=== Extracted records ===
<<<<

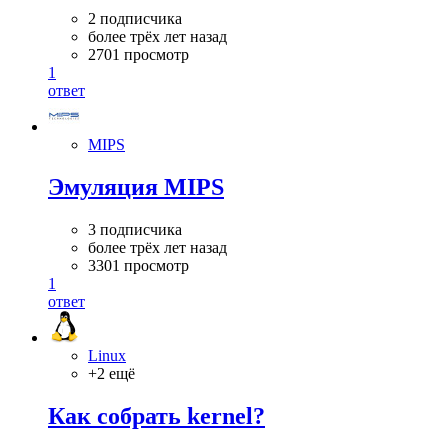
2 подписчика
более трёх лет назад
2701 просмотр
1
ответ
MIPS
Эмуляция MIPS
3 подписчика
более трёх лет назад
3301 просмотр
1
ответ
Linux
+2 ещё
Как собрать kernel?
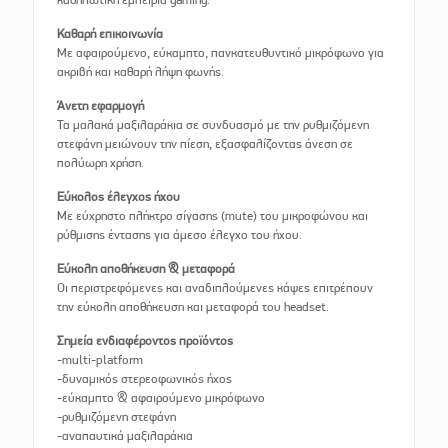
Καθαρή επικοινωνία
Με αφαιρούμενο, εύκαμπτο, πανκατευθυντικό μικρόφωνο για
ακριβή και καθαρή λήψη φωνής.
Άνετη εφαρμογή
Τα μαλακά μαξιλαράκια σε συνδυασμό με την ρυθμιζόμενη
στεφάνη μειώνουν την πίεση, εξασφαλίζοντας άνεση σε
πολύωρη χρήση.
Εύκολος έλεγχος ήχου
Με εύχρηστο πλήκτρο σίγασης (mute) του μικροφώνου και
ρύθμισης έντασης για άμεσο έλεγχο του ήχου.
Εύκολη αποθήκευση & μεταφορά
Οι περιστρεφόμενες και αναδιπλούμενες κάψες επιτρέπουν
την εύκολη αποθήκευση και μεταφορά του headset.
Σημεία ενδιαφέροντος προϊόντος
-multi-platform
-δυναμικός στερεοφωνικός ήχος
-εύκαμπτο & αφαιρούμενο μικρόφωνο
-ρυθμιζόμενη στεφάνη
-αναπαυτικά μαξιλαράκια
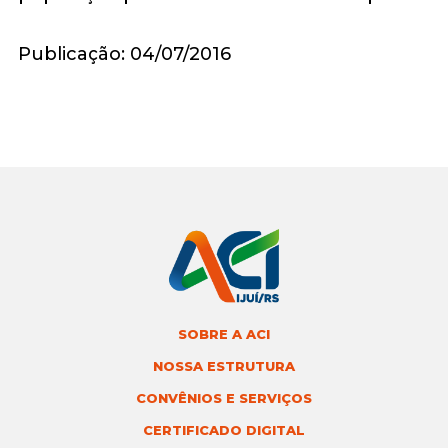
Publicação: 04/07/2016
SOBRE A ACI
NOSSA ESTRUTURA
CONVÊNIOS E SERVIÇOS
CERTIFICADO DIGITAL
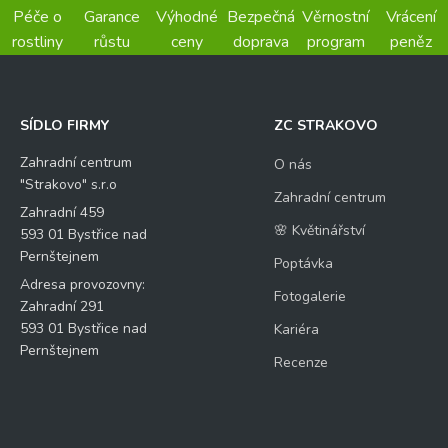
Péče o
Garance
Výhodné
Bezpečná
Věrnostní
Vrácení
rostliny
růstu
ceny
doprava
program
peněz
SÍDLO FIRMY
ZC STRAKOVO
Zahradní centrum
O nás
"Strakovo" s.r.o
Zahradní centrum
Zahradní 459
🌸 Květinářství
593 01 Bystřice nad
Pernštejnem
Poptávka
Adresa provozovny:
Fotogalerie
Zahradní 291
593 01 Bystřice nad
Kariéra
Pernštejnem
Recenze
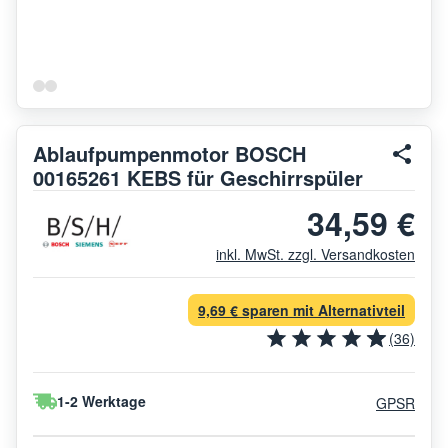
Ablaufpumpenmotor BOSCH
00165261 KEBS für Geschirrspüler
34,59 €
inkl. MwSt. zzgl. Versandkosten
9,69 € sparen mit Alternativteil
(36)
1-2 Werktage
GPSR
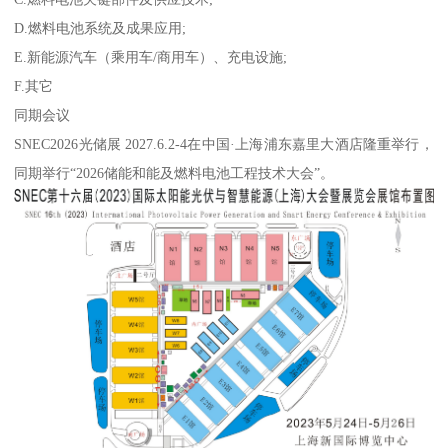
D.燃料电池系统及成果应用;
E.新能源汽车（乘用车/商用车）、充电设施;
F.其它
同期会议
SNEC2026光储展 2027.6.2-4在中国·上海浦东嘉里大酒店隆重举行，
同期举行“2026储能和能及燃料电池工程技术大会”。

>>>>
<<<<

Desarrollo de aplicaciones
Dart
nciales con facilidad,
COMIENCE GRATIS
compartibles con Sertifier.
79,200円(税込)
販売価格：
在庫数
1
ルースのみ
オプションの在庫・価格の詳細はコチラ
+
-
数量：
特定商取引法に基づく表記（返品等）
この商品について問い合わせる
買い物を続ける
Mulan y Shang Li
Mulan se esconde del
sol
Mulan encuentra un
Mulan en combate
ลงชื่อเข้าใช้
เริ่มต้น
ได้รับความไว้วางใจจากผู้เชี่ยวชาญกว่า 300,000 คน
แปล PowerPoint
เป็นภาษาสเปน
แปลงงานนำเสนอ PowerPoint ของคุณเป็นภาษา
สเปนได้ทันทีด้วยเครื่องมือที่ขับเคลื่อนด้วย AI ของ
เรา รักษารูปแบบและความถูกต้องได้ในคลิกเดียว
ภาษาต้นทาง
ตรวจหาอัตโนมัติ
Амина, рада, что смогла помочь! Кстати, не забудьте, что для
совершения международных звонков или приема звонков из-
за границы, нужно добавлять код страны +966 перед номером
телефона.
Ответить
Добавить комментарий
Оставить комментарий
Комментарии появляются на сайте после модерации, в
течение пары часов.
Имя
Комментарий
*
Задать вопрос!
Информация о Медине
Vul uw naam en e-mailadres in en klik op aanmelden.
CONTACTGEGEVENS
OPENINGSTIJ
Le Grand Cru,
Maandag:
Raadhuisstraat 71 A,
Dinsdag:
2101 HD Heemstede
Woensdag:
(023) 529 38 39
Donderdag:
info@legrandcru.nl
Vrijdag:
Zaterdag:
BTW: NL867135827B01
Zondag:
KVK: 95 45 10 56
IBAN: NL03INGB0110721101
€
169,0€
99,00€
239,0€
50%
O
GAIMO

>>>>

=== JOB ===
Lay out the listing lines as a Markdown table with the columns Row and Line, putting the row number in Row and the line's text in Line, and leaving out any blank lines. Begin at the line that contains "Καθαρή επικοινωνία" and stop after the line that contains "Εύκολος έλεγχος ήχου".

=== ANSWER AREA ===
| Row | Line |
|---|---|
| 1 | Καθαρή επικοινωνία |
| 2 | Με αφαιρούμενο, εύκαμπτο, πανκατευθυντικό μικρόφωνο για |
| 3 | ακριβή και καθαρή λήψη φωνής. |
| 4 | Άνετη εφαρμογή |
| 5 | Τα μαλακά μαξιλαράκια σε συνδυασμό με την ρυθμιζόμενη |
| 6 | στεφάνη μειώνουν την πίεση, εξασφαλίζοντας άνεση σε |
| 7 | πολύωρη χρήση. |
| 8 | Εύκολος έλεγχος ήχου |